TASK PROMPT: Take the line that contains "832 517 27.88" as the first and the last line of the material as the final one; set down exactly the lines in that span.

▬▬▬▬▬▬

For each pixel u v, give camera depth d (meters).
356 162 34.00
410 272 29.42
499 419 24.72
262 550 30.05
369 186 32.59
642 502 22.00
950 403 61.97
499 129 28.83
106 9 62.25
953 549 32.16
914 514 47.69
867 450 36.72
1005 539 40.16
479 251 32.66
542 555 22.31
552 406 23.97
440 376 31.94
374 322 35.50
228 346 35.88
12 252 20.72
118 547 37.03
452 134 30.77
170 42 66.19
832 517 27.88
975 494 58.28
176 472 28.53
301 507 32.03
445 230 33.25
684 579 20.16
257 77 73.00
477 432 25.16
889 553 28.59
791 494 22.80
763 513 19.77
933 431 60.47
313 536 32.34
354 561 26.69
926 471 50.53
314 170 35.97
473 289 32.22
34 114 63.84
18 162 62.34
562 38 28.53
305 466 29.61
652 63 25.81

▬▬▬▬▬▬

WRITTEN SOLUTION:
832 517 27.88
975 494 58.28
176 472 28.53
301 507 32.03
445 230 33.25
684 579 20.16
257 77 73.00
477 432 25.16
889 553 28.59
791 494 22.80
763 513 19.77
933 431 60.47
313 536 32.34
354 561 26.69
926 471 50.53
314 170 35.97
473 289 32.22
34 114 63.84
18 162 62.34
562 38 28.53
305 466 29.61
652 63 25.81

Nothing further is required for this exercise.